### Exercise instructions
Check every line of the entries that follow, and copy the ones containing "Arkadaşımın".

[[ Given entries open ]]

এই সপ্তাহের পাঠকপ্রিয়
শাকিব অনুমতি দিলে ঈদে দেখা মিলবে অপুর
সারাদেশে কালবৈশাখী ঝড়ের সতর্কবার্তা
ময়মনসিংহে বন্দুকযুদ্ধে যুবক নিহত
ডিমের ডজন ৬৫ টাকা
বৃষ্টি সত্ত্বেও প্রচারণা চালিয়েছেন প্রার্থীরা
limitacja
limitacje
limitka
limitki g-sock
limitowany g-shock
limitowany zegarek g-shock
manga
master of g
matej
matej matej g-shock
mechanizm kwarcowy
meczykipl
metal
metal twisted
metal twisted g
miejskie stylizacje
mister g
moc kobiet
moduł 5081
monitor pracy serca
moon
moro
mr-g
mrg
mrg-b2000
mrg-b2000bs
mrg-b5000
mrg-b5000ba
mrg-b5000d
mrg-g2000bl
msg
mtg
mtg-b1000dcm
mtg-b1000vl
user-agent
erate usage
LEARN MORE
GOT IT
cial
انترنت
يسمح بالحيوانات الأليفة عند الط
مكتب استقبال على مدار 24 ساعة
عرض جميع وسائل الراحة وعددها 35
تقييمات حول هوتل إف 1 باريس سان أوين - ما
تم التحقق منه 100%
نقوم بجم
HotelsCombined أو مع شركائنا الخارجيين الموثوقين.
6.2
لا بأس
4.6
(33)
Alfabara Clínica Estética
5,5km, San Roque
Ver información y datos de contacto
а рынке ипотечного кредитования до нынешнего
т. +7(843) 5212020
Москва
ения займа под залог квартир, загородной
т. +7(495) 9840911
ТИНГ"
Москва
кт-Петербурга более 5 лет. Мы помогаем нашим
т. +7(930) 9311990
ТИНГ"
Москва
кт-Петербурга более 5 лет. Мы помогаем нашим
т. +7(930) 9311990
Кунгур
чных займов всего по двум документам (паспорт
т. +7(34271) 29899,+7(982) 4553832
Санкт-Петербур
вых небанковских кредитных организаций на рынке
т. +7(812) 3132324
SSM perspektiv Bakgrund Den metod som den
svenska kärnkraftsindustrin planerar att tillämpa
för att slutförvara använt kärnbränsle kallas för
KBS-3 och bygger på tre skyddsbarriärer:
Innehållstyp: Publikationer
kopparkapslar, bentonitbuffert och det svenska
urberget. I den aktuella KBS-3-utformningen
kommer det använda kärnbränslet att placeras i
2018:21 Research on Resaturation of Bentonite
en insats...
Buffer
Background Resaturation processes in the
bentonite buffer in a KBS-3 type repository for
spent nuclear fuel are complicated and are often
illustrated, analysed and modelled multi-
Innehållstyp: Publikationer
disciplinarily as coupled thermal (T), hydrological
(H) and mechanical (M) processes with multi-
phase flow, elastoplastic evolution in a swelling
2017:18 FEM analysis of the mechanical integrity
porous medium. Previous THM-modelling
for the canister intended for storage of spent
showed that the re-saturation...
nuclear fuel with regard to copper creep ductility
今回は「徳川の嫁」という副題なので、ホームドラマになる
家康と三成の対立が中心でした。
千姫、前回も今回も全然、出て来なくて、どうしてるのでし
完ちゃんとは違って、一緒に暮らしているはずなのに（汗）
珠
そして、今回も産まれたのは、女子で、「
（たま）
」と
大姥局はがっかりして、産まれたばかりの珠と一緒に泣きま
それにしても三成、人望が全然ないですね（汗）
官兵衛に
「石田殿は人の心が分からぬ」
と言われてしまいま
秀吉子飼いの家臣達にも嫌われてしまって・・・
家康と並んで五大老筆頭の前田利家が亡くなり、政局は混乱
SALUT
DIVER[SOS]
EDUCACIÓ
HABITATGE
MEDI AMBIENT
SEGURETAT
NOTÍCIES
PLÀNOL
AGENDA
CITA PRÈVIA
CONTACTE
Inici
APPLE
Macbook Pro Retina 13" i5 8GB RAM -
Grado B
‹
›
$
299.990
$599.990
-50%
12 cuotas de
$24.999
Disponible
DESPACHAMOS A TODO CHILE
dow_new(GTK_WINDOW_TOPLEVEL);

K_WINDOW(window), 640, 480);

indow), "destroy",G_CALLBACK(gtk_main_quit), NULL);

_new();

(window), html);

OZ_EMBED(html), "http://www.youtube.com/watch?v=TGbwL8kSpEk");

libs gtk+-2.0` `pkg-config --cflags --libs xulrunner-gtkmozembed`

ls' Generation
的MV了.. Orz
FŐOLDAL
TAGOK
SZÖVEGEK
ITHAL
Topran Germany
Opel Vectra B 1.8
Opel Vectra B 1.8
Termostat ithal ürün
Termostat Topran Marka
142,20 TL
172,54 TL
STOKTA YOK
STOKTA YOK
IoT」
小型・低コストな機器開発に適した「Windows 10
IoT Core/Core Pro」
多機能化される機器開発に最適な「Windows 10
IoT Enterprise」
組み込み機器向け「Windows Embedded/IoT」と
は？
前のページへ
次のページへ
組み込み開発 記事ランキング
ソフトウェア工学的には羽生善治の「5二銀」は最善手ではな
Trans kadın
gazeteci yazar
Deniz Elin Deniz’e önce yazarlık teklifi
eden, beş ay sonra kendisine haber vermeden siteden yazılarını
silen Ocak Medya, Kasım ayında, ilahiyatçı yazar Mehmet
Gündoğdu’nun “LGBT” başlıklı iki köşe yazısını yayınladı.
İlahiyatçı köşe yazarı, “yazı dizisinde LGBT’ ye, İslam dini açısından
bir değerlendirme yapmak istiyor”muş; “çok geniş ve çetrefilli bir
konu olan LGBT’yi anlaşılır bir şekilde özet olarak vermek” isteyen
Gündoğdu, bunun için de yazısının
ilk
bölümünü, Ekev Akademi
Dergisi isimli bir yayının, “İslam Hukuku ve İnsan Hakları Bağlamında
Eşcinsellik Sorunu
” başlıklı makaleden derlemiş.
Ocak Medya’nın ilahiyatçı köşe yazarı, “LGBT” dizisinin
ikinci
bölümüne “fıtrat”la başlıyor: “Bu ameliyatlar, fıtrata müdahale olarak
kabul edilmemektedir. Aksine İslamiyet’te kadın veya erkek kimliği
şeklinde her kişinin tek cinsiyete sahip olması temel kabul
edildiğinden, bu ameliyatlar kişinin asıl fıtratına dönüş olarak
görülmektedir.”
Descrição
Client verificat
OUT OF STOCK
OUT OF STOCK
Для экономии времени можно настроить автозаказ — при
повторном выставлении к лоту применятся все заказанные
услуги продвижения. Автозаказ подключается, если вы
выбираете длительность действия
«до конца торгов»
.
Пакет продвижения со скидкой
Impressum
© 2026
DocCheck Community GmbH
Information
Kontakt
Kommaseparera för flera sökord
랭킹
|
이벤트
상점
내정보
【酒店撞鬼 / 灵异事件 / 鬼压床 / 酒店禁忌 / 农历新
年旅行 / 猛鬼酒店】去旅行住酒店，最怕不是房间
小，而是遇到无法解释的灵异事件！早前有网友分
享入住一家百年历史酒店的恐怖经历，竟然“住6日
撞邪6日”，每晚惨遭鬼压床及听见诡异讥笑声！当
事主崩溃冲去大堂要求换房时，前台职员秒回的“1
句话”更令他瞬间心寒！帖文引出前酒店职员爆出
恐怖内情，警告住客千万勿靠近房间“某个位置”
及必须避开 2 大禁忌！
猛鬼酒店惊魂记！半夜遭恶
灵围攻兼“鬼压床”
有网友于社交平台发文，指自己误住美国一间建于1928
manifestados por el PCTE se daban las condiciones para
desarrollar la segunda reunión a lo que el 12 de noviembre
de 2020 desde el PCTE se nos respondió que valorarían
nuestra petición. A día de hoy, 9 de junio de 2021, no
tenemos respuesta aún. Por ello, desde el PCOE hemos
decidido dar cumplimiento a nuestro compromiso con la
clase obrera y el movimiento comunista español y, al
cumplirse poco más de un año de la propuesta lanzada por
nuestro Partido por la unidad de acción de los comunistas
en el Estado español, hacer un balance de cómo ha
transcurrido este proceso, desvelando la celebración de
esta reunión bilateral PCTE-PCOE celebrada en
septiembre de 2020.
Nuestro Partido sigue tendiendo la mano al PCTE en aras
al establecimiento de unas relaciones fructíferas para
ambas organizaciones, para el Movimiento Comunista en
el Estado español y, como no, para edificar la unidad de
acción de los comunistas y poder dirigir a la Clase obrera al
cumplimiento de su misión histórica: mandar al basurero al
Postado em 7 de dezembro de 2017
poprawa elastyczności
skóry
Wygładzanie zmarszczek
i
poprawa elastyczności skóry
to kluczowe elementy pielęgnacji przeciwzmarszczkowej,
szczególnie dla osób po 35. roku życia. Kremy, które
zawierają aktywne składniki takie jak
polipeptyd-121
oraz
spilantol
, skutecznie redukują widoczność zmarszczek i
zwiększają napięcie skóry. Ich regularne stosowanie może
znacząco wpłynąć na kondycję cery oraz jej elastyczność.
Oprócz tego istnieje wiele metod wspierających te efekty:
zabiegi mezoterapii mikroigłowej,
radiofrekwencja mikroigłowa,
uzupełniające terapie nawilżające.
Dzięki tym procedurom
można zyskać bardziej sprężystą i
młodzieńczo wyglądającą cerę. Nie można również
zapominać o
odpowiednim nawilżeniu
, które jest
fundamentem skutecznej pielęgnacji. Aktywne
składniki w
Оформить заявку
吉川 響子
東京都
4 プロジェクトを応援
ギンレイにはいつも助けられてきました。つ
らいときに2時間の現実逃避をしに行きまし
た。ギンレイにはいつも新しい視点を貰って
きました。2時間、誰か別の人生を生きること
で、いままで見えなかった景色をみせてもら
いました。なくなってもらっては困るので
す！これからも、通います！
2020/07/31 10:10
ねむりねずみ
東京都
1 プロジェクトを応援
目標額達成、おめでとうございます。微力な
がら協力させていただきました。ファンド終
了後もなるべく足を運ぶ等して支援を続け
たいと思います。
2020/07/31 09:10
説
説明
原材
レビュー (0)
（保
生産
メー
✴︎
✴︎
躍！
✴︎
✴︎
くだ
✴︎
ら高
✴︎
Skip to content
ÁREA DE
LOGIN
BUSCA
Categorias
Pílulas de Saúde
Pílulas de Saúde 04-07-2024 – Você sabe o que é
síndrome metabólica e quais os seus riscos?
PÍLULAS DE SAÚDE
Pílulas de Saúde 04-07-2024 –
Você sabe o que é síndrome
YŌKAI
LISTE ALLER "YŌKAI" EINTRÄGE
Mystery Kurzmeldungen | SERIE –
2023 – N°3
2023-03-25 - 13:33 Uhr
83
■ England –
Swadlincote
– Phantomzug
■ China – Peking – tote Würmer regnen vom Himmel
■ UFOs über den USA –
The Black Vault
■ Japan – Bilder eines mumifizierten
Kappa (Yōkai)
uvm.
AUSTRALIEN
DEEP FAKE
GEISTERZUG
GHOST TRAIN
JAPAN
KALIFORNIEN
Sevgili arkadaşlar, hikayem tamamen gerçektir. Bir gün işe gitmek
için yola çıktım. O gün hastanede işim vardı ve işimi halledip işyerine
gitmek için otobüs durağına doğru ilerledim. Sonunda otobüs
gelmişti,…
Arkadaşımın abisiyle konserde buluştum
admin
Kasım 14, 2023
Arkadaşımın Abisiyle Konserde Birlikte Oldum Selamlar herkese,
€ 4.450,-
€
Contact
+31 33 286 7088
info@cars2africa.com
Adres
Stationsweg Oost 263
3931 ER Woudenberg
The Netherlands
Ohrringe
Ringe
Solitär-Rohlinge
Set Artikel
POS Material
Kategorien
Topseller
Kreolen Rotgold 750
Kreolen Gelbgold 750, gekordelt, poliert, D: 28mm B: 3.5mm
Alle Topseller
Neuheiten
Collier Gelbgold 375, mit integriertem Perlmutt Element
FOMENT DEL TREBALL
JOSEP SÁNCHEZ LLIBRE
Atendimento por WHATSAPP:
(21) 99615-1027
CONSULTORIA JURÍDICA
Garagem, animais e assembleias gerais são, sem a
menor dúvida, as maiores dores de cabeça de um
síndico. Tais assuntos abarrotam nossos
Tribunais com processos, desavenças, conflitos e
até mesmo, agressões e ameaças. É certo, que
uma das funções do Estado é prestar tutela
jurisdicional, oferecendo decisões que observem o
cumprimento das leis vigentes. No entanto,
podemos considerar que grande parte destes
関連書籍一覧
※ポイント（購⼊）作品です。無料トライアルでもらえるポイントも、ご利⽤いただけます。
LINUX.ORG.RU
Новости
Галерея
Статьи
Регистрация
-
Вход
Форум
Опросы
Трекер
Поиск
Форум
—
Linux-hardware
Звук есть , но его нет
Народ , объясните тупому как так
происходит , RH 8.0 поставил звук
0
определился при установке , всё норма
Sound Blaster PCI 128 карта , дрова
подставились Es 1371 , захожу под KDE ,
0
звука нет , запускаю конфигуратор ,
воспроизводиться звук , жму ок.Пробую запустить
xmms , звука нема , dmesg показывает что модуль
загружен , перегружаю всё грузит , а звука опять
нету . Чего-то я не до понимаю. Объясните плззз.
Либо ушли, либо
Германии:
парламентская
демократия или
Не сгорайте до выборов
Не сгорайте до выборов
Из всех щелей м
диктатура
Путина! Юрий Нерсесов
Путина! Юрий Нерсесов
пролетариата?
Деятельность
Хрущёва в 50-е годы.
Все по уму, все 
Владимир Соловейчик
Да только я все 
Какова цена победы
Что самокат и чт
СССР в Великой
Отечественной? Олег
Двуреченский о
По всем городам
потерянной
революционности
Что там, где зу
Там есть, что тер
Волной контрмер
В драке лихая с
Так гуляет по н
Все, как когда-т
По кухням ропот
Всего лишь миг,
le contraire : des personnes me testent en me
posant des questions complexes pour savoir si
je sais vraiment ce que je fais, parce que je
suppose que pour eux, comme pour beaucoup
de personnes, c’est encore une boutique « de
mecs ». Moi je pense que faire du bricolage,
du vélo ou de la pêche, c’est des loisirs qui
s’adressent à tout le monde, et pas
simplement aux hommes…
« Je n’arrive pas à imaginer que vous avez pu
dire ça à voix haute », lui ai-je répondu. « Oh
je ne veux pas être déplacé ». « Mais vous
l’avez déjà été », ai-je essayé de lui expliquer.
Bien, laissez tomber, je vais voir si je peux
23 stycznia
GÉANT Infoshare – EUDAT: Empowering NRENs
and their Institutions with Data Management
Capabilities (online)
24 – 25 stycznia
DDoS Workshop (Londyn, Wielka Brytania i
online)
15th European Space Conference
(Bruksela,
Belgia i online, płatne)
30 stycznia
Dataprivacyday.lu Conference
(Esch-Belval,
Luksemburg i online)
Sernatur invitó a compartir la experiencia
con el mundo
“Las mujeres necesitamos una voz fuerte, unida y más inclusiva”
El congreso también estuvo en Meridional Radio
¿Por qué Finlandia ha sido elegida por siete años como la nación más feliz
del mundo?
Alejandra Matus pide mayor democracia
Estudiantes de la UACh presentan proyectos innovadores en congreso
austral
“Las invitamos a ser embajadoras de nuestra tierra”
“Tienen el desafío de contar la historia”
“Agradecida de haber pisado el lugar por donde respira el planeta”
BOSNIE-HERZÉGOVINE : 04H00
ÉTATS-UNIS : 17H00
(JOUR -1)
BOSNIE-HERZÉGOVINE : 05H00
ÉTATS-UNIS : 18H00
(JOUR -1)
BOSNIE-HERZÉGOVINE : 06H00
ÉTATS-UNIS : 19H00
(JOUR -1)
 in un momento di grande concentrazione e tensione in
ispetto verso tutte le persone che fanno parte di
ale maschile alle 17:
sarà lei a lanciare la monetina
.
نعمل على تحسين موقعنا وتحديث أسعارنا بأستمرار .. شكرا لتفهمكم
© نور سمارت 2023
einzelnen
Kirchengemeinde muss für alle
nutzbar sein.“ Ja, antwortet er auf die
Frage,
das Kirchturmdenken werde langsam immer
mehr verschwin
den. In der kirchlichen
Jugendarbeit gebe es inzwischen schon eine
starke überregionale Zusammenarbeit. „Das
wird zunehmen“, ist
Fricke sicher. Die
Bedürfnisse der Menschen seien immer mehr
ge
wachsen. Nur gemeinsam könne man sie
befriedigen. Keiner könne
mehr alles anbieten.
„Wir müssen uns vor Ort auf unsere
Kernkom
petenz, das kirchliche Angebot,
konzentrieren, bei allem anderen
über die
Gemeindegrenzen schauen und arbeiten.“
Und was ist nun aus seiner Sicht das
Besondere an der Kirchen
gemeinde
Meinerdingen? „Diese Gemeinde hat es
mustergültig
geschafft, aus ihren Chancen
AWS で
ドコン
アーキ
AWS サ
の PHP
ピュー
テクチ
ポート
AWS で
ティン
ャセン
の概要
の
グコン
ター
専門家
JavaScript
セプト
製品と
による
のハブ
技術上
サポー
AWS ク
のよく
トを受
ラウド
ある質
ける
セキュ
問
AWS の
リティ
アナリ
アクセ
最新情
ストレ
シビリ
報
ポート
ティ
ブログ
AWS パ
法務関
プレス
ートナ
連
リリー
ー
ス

[[ Given entries closed ]]

### Written solution
Arkadaşımın abisiyle konserde buluştum
Arkadaşımın Abisiyle Konserde Birlikte Oldum Selamlar herkese,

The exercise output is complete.